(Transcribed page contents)
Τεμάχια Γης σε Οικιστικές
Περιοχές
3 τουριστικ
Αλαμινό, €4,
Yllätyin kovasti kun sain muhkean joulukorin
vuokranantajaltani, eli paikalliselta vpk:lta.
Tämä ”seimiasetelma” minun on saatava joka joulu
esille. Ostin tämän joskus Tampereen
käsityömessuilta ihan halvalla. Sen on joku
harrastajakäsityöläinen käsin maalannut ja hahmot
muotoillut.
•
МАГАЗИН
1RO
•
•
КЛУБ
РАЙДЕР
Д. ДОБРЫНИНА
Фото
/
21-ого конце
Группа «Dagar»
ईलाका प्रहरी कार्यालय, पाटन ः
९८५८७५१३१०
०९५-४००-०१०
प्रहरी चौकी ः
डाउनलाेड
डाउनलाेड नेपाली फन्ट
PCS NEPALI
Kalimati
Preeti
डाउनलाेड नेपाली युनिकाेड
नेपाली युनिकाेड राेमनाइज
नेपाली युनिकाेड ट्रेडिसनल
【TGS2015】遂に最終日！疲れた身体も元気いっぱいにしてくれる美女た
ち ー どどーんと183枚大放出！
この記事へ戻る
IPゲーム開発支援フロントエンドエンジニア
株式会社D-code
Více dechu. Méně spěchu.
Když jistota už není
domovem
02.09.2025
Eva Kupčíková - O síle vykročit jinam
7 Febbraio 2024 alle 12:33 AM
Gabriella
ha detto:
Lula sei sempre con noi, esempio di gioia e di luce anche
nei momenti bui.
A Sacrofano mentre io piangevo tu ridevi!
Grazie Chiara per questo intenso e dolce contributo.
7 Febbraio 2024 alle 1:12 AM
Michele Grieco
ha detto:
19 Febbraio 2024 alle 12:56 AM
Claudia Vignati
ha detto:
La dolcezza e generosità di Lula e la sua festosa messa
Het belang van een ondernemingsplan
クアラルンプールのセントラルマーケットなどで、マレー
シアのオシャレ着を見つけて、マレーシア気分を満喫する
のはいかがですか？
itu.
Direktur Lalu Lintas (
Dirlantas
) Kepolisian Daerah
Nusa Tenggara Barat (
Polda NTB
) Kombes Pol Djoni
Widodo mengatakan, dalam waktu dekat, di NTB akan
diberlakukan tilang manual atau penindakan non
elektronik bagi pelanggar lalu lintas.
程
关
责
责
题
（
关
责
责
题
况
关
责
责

Exercise instructions: Please transcribe the lines from the one containing "Michele Grieco" through the last line of the records. Include both ends and nothing else.

Result for this task:
Michele Grieco
ha detto:
19 Febbraio 2024 alle 12:56 AM
Claudia Vignati
ha detto:
La dolcezza e generosità di Lula e la sua festosa messa
Het belang van een ondernemingsplan
クアラルンプールのセントラルマーケットなどで、マレー
シアのオシャレ着を見つけて、マレーシア気分を満喫する
のはいかがですか？
itu.
Direktur Lalu Lintas (
Dirlantas
) Kepolisian Daerah
Nusa Tenggara Barat (
Polda NTB
) Kombes Pol Djoni
Widodo mengatakan, dalam waktu dekat, di NTB akan
diberlakukan tilang manual atau penindakan non
elektronik bagi pelanggar lalu lintas.
程
关
责
责
题
（
关
责
责
题
况
关
责
责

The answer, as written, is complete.